▸ What needs to be done: Filter this data down to the lines that hold "core", and copy them.

START Materials provided

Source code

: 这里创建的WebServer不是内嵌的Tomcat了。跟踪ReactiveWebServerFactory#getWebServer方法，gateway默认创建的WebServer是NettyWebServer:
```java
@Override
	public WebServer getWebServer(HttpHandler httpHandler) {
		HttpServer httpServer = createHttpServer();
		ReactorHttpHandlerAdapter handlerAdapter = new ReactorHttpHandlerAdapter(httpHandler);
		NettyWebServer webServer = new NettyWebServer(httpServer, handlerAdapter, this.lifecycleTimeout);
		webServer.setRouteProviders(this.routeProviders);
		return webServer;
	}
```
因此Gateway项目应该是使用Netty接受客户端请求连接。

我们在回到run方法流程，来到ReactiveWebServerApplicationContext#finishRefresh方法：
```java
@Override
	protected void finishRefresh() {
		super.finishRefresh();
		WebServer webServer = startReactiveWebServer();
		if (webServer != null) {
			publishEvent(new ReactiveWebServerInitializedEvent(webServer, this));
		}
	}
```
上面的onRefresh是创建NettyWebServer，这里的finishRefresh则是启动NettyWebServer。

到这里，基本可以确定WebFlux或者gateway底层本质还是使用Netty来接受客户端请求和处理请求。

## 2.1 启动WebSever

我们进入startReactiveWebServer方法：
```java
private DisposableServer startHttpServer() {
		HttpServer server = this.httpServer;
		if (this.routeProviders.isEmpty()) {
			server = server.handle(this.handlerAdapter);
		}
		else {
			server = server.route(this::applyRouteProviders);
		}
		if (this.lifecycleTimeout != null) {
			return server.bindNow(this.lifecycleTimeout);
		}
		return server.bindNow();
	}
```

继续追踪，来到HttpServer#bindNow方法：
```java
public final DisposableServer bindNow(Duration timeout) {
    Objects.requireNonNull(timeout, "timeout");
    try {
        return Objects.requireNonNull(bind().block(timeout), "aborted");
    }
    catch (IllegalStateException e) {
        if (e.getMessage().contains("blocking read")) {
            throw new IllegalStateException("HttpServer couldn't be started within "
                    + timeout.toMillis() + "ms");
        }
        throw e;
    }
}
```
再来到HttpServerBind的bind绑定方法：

END Materials provided
START Materials provided

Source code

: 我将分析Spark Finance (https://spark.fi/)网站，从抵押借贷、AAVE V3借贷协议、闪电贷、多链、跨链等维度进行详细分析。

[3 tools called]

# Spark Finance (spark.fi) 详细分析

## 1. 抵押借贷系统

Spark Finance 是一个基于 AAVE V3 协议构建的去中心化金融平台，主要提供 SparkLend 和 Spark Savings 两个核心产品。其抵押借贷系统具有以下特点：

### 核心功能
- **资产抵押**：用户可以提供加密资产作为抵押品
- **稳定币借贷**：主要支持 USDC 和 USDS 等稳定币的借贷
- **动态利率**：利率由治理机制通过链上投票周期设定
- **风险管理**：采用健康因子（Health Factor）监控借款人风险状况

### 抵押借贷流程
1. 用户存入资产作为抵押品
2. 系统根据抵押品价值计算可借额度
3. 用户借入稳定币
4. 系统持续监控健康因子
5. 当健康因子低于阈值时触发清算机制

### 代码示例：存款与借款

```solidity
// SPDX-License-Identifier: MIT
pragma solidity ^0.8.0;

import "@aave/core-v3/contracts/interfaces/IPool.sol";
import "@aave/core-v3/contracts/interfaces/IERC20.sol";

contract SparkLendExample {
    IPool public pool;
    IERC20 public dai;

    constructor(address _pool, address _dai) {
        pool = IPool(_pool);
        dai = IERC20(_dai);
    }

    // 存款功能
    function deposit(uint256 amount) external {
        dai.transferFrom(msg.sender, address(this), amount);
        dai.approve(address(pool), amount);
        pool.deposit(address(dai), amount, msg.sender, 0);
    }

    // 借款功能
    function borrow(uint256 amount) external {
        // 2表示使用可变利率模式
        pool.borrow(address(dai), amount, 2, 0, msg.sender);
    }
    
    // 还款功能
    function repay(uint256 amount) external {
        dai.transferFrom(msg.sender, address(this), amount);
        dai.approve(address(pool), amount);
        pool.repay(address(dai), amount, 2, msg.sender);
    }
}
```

END Materials provided

▸ Completed task:
import "@aave/core-v3/contracts/interfaces/IPool.sol";
import "@aave/core-v3/contracts/interfaces/IERC20.sol";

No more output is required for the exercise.